The researchers created a list of mammal and bird species classified since 1993 as critically endangered by the International Union of Conservation of Nature, and then narrowed that list to ones that had come extremely close to extinction. They then consulted up to 28 experts per species to evaluate whether conservation efforts played a key role in saving the animal from extinction, and averaged the experts’ scores. The findings revealed that, since 2010, conservation efforts have saved 9 to 18 bird and two to seven mammal species. Up to another 23 extinctions were prevented from when the convention was created in 1993 to when countries set the extinction prevention goal in 2010. Among the success stories were the black-footed ferret, Javan rhinoceros, pygmy hog and pink pigeon.

While 15 mammal and bird species are known or suspected to have gone extinct since 1993, including one since 2010, the findings show “that we have been able to make some progress,” Dr Bolam said. “To me, the highest value of these results is as a proof of concept: We can prevent extinctions, they are not an unavoidable destiny,” said Sandra Diaz, an ecologist at the National University of Cordoba in Argentina, who was not involved in the new study.
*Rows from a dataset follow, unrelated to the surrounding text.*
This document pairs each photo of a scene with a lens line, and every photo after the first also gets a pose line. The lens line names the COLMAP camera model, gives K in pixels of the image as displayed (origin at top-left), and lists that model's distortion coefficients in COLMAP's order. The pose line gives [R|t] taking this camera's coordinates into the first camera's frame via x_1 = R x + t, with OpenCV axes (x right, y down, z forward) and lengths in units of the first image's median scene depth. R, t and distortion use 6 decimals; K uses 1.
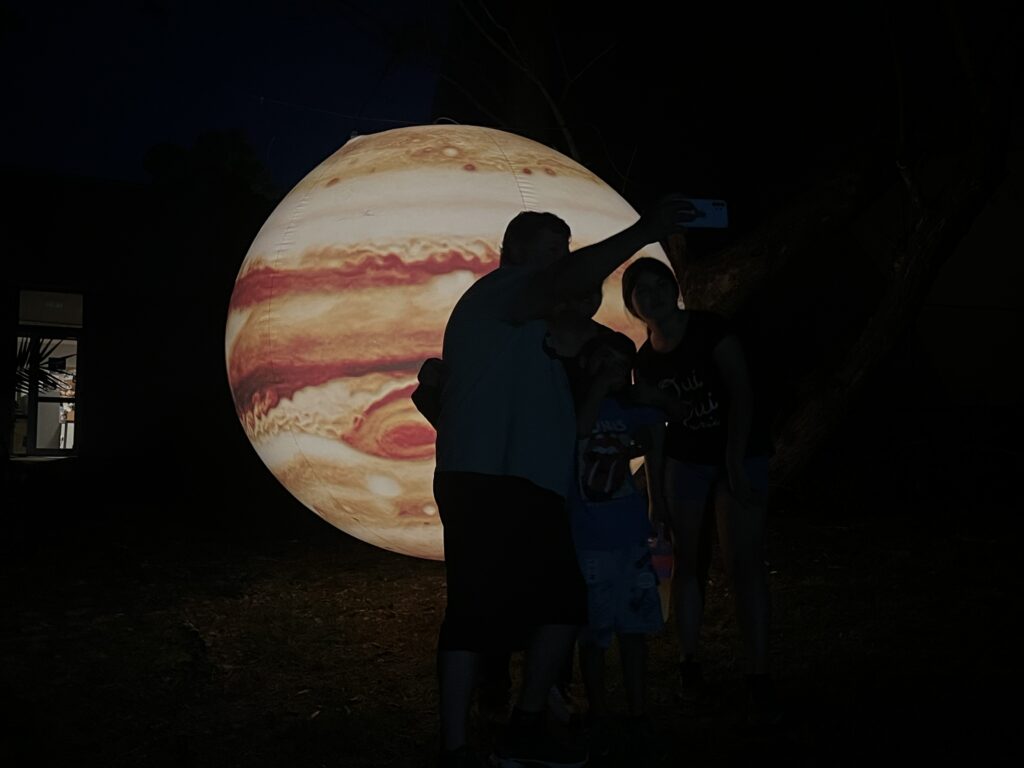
lens RADIAL K [[1206.6, 0, 512.7], [0, 1206.6, 385.1], [0, 0, 1]] dist [0.019093, 0.000000]
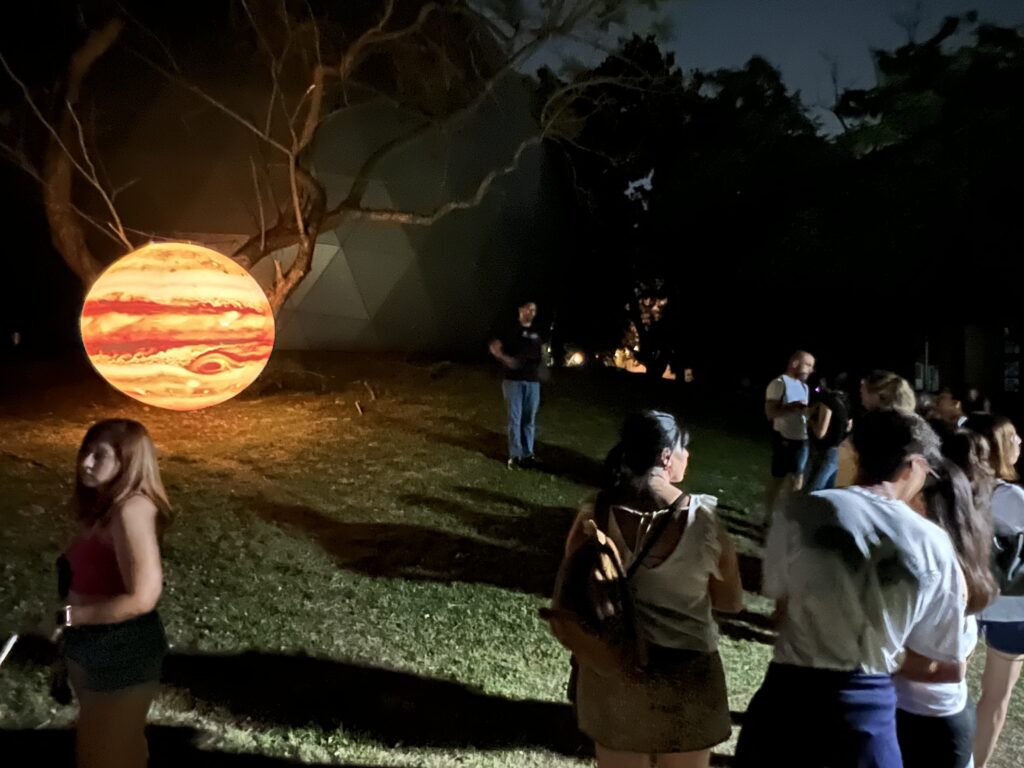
lens RADIAL K [[703.3, 0, 512.1], [0, 703.3, 382.8], [0, 0, 1]] dist [-0.004786, -0.000340]
pose [[0.646051, -0.010720, 0.763219, -0.899030], [-0.071747, 0.994621, 0.074703, -0.094892], [-0.759914, -0.103020, 0.641807, -0.630919]]
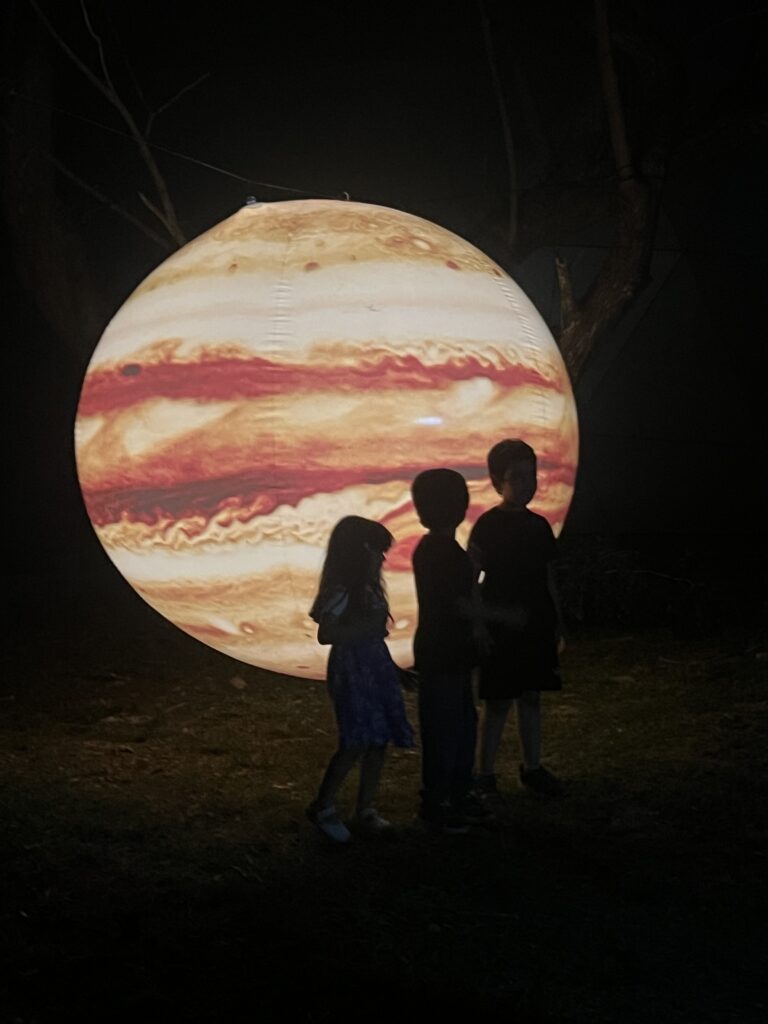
lens RADIAL K [[1622.4, 0, 386.0], [0, 1622.4, 510.4], [0, 0, 1]] dist [0.232056, 0.000000]
pose [[0.878872, 0.011059, 0.476929, -0.718003], [-0.027172, 0.999269, 0.026899, -0.020427], [-0.476283, -0.036600, 0.878530, -0.118312]]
It is unrealistic, however, to assume that scientists can “dedicate the same amount of targeted effort to every species on Earth that becomes threatened by our actions,” Dr Diaz said.

Many species on the list of successes are also still critically endangered, she continued, and some of those brought back from the brink of extinction may still be pushed over the edge. At last count, for example, only six vaquita — the world’s smallest porpoise, which are killed as bycatch in illegal fishing in Mexico that is driven by demand in China — still exist.